Hari itu, untaian sumpah-serapah terhadap nilai menghantui diriku. Tetap tegar karena zona nyaman sudah menyambut. Aku memutuskan menghabiskan libur semester dengan cara berbeda, berkunjung ke panti asuhan.
Panti Asuhan? Aku terbiasa menganggapnya sebagai rumah tumpang bagi anak yang tak berkeluarga. Orang tua yang tak cakap ekonominya. Panti Asuhan menjadi rumah alternatif terintegritas menurutku.
Anak-anak zaman sekarang kurang lihai memahami bagaimana rasanya menjadi anak panti. Aku, anak yang kecukupannya terpenuhi, menikmati libur dua hari penuh bersama anak panti suatu kebanggaan. Bisa bercakap, berbagi, dan bermanfaat atas niat untuk berbuat kebaikan.
Ini ceritaku, bersama teman-teman pelopor dan pelapor yang mempelopori hak-hak anak. Sedikit dari kita, berarti bagi mereka.
21 Desember 2024, aku tiba di Panti Asuhan Aisyiyah yang berasrama khusus laki-laki. Panti ini tampak sederhana, namun hangat dengan senyum teman panti menyambutku. Nampak begitu ceria meskipun hidup jauh dari kata mewah.
Saat aku masuk, Ferdy, seorang penghuni panti yang sudah lama tinggal di sana, menghampiriku. "Selamat datang, Dek," katanya sambil tersenyum lebar. "Kami biasa belajar di sini dan berbagi cerita loh, tanpa saling menghakimi, karena di sini ibarat keluarga" tambahnya, menunjuk ke ruang serbaguna untuk sholat dan belajar.
Mereka mulai menceritakan aktivitas mereka setiap hari "Sepulang sekolah, kami selalu membantu Umi, mengaji bersama selepas Ashar, serta sharing makan," kata Ferdy. Aku kagum mendengar mereka memiliki rutinitas yang tertata baik.
Di tengah perbincangan, aku menyelipkan materi tentang bullying. "Teman-teman, pernahkah kalian mengalami bullying?" tanyaku serius. Seorang anak, Riko, mengangkat tangan, "Pernah, Kak, tapi kami diajarkan untuk sabar, tapi itu tidak boleh dinormalisasikan" jawabnya.

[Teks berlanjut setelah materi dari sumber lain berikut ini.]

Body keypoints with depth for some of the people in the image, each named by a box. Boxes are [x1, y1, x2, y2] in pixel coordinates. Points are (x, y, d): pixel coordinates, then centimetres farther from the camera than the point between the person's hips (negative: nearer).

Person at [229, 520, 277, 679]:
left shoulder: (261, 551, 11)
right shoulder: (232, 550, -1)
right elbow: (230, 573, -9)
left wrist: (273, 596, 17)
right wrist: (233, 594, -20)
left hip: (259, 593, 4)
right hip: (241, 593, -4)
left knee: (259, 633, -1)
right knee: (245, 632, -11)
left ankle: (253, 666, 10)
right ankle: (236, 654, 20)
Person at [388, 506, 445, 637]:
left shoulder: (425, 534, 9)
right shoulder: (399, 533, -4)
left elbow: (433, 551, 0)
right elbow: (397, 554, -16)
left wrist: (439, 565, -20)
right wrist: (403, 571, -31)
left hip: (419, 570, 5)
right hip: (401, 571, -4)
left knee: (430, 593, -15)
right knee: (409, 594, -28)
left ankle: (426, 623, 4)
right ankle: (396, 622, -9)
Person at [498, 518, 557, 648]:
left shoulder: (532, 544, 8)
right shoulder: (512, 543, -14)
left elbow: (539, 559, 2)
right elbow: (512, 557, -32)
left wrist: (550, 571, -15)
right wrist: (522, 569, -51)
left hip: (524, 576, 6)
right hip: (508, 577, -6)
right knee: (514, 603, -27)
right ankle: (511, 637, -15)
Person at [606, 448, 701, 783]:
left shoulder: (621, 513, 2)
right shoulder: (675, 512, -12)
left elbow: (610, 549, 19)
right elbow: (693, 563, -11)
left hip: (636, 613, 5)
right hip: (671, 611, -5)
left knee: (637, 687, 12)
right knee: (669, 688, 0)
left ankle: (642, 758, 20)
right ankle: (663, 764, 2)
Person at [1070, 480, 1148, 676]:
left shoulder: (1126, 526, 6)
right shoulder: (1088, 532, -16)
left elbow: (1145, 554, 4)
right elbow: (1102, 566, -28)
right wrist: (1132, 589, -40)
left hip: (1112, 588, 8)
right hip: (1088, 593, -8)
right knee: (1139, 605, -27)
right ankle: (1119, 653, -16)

Aku melanjutkan dengan membicarakan kekerasan dan pernikahan dini. Mereka tampak mendengarkan dengan seksama. "Pernikahan dini bisa merusak masa depan kalian loh," ujarku, berharap bisa memberi sedikit wawasan kepada mereka.
Mereka tampak terkesan dengan materi kusampaikan. "Kami harus berani melawan kekerasan, karena tak semua orang paham akan diam kita!" kata Ferdy, matanya berbinar. Aku merasa bangga bisa berdiskusi dengan mereka, meskipun mereka memiliki kehidupan yang penuh tantangan.